Bad things tend to happen to me. The worst part about these bad things is they are entirely preventable. For those of you who’ve read this blog for a while now, you'll know exactly where this post is going just from the following sentence.
I went hiking.
I know. It was foolish. You’re probably thinking “didn’t you barely survived the last time you went hiking?” (story here)
Yes, I did barely survive. Like I said, I create all of my own problems.
In my defense, I have a high opinion of my survival skills. It is unwarranted and foolish, but I can’t seem to shake the belief I can do anything.
Now I could explain this, but you really just need to know that the weeks preluding the hike I had lost a significant amount of weight and was currently not eating much. Ok maybe I do need to explain that, let’s call it a stressed induced cleanse…yeah that didn’t make it sound better. Anyhoo, it happened let’s move on.
So two months ago (it's taken a while to write this) I went into this hike knowing I hadn’t really eaten in a while and I couldn’t remember the last time I had water. I thought I would be fine because, I always think I’ll be fine. My friends however did not think I would be fine. I wouldn’t be surprised if some of them had a wager on when I would pass out.
Oh friends, they’re great.
The hike itself was supposed to be a tame jaunt to a waterfall. No big deal. Except that we couldn’t find the elusive waterfall and it was hot. Really hot. At one point we gave up and abandoned our hope of swimming and headed back to the car, but even with that knowledge my body began to shut down. I stumbled to the car convincing myself things would improve once I was able to sit.
Now we’re driving along, driving along and my body begins to go through a peculiar array of symptoms.
- First symptom- Face twitching: my eyes were so spazy I could hardly keep them open.
- Second symptom- Overactive heart: I was convinced it was going to pop out and beat us home.
- Third symptom- Clamminess: ew, just ew.
- Fourth symptom- Nausea: no side comment needed.

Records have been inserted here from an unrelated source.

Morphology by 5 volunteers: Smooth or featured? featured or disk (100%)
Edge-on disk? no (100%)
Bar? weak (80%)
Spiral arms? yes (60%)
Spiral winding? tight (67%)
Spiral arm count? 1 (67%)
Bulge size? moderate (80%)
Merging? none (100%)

- Fifth symptom- Light-headed dizzy confusion: or as I call it, a cocktail of fun.
Finally I decided to let my date in on the situation. Oh, did I forget to mention this was a date. Because it was. Which just increases the humiliation about 7 notches.

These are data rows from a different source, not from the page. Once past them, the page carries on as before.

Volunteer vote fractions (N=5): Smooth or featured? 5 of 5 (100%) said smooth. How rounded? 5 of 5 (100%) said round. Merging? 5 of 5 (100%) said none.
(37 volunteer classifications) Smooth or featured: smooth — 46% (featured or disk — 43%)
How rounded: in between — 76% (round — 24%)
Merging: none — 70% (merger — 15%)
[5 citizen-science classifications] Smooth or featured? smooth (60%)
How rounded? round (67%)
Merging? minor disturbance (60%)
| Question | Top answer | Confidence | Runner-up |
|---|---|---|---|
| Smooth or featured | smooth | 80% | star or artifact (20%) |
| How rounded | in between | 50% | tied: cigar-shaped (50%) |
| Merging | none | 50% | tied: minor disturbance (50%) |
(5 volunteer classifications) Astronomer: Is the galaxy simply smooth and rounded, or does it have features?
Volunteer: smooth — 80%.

I believe my exact words were “um…I gotta be real honest, I don’t feel well.” In the moment I thought I came off as cool and aloof. Like “hey, so I might be dyin, but it ain’t no thang.”

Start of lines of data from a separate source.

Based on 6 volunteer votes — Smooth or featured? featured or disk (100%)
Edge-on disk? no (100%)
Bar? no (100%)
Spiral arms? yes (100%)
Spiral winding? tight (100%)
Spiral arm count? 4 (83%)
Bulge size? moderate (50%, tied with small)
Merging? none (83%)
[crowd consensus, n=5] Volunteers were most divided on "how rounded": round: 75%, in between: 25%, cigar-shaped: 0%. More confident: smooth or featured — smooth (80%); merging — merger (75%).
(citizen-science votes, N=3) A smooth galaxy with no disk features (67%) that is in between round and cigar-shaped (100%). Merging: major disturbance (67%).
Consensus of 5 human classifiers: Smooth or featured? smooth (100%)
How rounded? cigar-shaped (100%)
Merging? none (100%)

In reality, I was a twitchy little ball of silence.
We ended up pulling off at a gift shop/possible murder scene. The second I stepped out of the car my vision drifted into blackness. I waited till the building came back into focus before I drunkenly staggered into what can only be called the sketchiest bathroom in Arizona.
I don’t even know if we can call it a bathroom. It was a slab of concrete surrounded by exposed bricks. But to be honest, I couldn’t have cared less. It had a floor and that’s all I needed. I slowly slipped to the dusty bug invested ground and just laid there.
Now you’re probably thinking, were you worried about your date with judging you? Um, no I wasn’t. I don’t even know if it crossed my mind. You see I was convinced I was never leaving that bathroom which ensured me I would never see him again.
I mean, I tried several times to stand up, but it was a futile endeavor. I was destined for dirt and sweat and death. After thirty minutes of planning my funeral (it will be lovely by the by) I stood and was rewarded with my leg muscles seizing up and dropping me back to the ground. This was my least favorite symptom. Once I got the leg cramps under control the next step was getting rid of what little remained in my stomach.
This is a great story right?
Forty-five minutes later I emerged a new person. Meanwhile my date had time to make friends with the owner, a drunken prospector who was more than willing to share his insight on mining for gold. I think we could debate who had a worse time during those forty-five minutes.
I wish I could say that was the end of the adventure, but you see I still had a half hour drive ahead of me. At first I was fine. And then I wasn’t. Luckily, I made it home in time to jump out of his car, run into my house, throw up in the kitchen sink, and pass out on the dining room floor.
The rest of the night was spent in bed battling chills and my mom who was convinced I needed to go to the hospital for heat stroke.